NFL: Super Bowl LII-Philadelphia Eagles vs New England Patriots Matthew Emmons-USA TODAY Sports

Virtually everything the Eagles touched in 2017 turned to gold silver. With free agency around the corner and the draft to follow, we look back at the top 10 moves the Eagles made on their path to the Super Bowl.

Doug Pederson’s offense was rightfully praised as the most advanced in the NFL. Innovation in the NFL almost always trickles up from college and high school, and Pederson and his staff gobbled it up like ice cream.

Which makes it interesting that the player that touched the ball the most in his offense (after the quarterback and center) was a good old fashioned smash mouth running back. LeGarrette Blount was the perfect dose of old school to the new school Eagles. So long as offensive players block and defensive players tackle, there will always be a need for players who excel at being hard to tackle. According to Football Outsiders, Blount broke a tackle on 26.5% of his touches, the 9th most of anyone who touched the ball at least 100 times.

That was about the only thing predictable with Blount.
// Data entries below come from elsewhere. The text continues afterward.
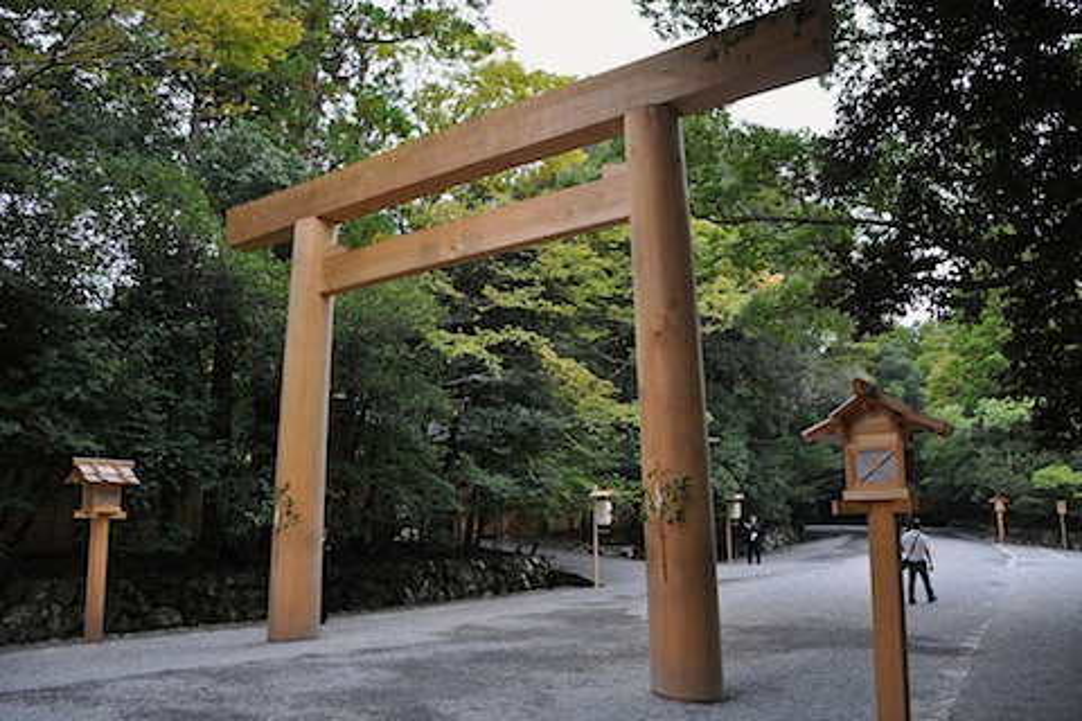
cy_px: 360
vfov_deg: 47.9
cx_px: 541
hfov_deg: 67.4
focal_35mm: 27
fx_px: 811
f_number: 4.5
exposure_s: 1/80
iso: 400
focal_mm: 18
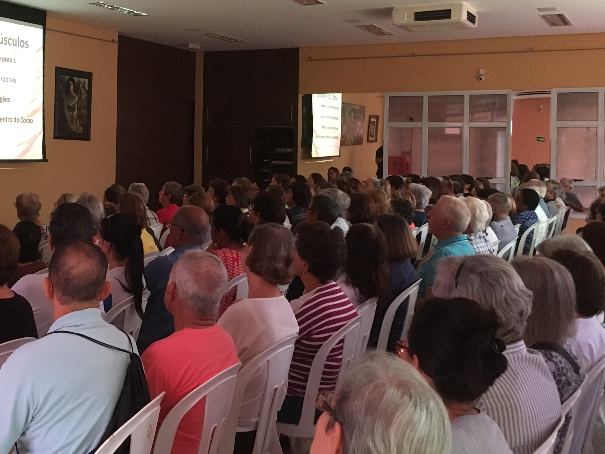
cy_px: 160
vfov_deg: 28.4
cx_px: 165
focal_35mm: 51
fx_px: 891
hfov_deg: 36.8
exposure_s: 1/30
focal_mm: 4.15
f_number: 2.2
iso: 200
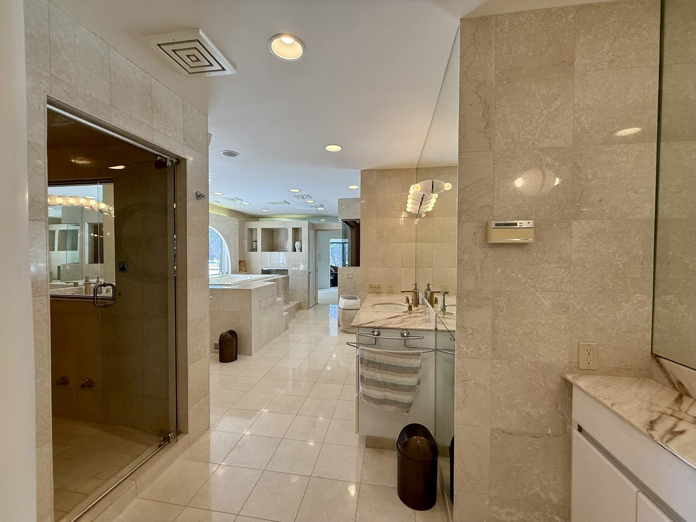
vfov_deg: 85.7
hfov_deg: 102.1
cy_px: 261
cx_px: 348
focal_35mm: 14
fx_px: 281
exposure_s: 1/191
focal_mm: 2.22
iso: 64
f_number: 2.2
Brought in to be the primary runner, he touched the ball just once, a pass reception, in the Week 2 loss to the Chiefs. Three years prior in Pittsburgh, he left the sideline before the end of the game after receiving no touches in a game and was cut the next day.
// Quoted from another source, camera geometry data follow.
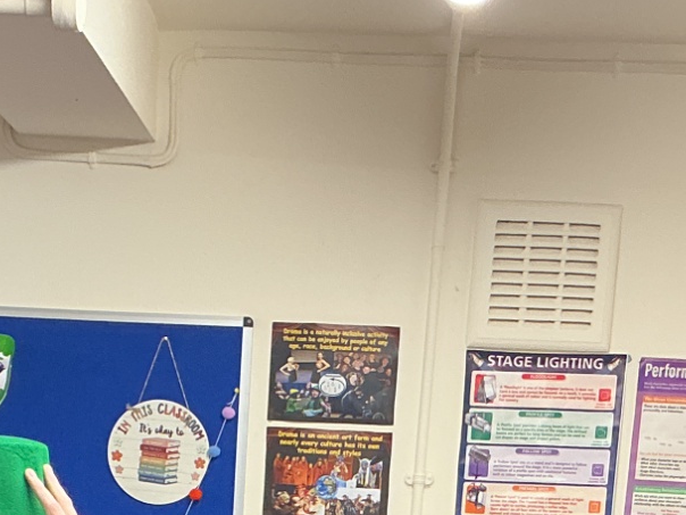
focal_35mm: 96
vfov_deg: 14.4
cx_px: 204
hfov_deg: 20.3
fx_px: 1902
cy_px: 779
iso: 80
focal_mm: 3
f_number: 1.8
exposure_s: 1/50
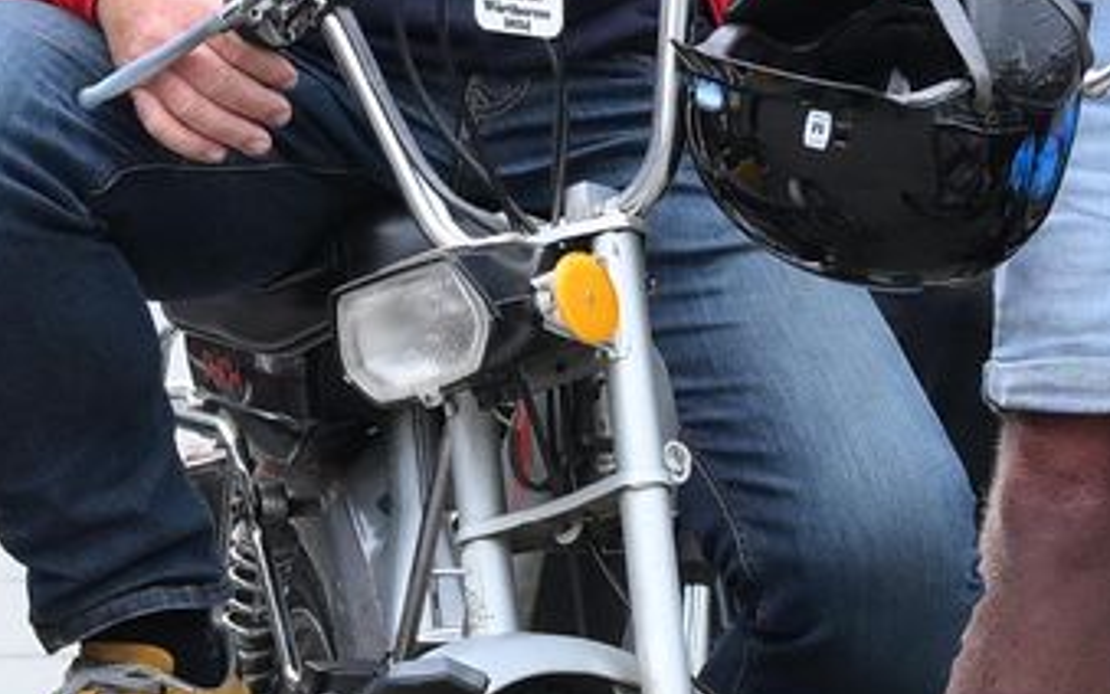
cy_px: -98
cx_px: 661
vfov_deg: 2.8
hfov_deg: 4.5
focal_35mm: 468
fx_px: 14160
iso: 720
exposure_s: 1/800
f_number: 4
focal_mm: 54
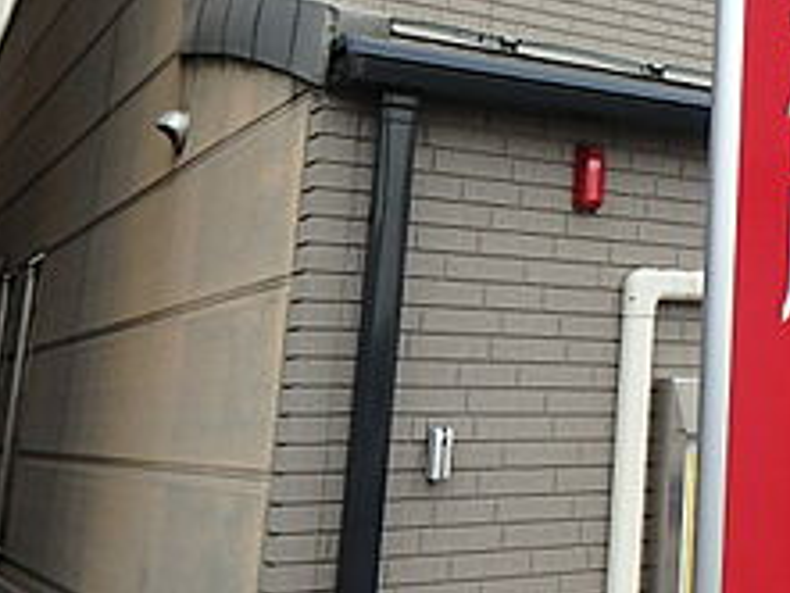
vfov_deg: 24.4
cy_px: 113
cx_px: 1022
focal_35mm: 59
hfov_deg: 27.4
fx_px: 1347
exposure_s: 1/500
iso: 125
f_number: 3.5
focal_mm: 3.7
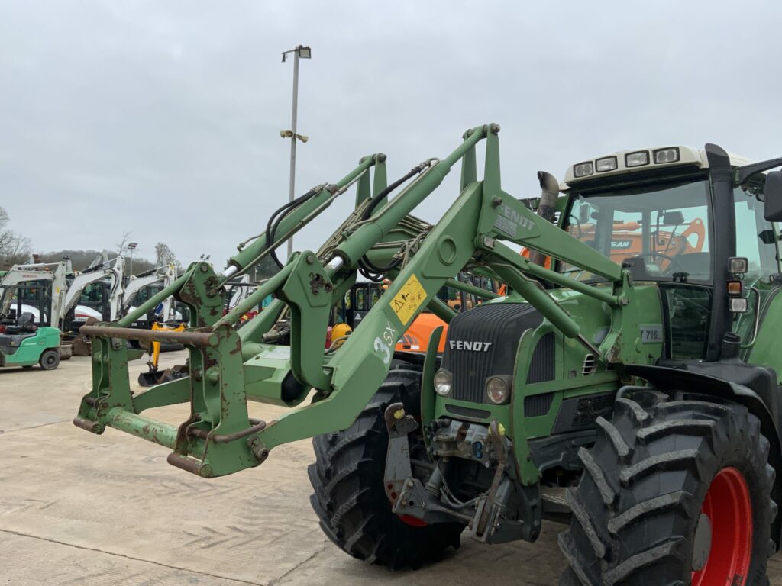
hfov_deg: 61.7
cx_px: 391
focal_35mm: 29
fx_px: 655
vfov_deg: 48.2
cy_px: 293
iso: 16
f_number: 1.8
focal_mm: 3
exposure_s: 1/409
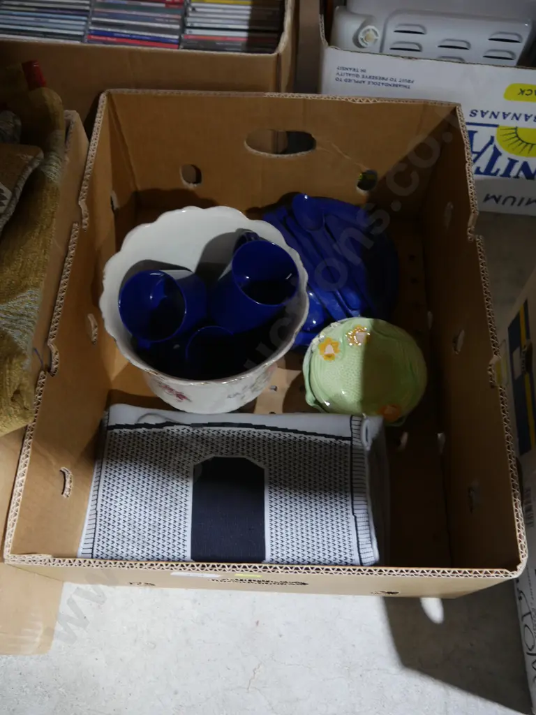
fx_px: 578
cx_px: 268
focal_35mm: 28
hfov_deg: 49.7
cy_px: 358
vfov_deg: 63.4
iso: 640
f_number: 3.5
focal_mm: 14
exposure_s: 1/60
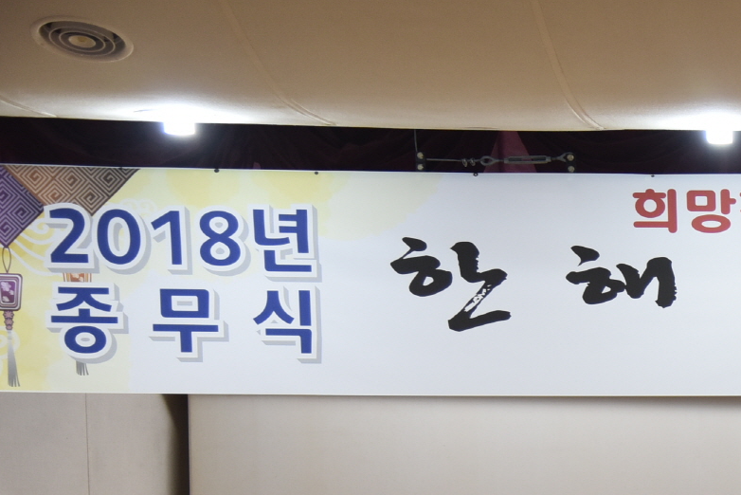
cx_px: 1034
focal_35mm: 135
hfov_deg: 14.4
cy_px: 690
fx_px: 2780
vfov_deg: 9.9
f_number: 4
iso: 800
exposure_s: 1/125
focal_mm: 48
After leading the NFL in rushing touchdowns in 2016, he didn’t even lead the Eagles. Almost nothing about Blount’s performance went according to expectation, and none of it was his fault. Carson Wentz was on another level in the red zone, throwing 23 of the Eagles 37 total red zone touchdowns. 15 teams didn’t even throw for 23 touchdowns all season. There was no reason beyond keeping a team off balance or continuing to dominate a defense on the ground to put the ball in anyone else’s hands. Blount even got in on the pass catching action, getting the second touchdown reception of his career.

When the Eagles traded for Jay Ajayi, Blount’s role as the primary back was all but over. There was a fear that given his history, and that given the way his season went, that Blount would be a problem.

Like the rest of his season, that prediction fell flat. It would be five weeks until Ajayi out carried Blount, and in the Super Bowl Blount had more touches. And in the Super Bowl, who was the first to celebrate with Corey Clement when Clement scored?

It was the 3 yards and a cloud of dust running back in the league’s most advanced offense.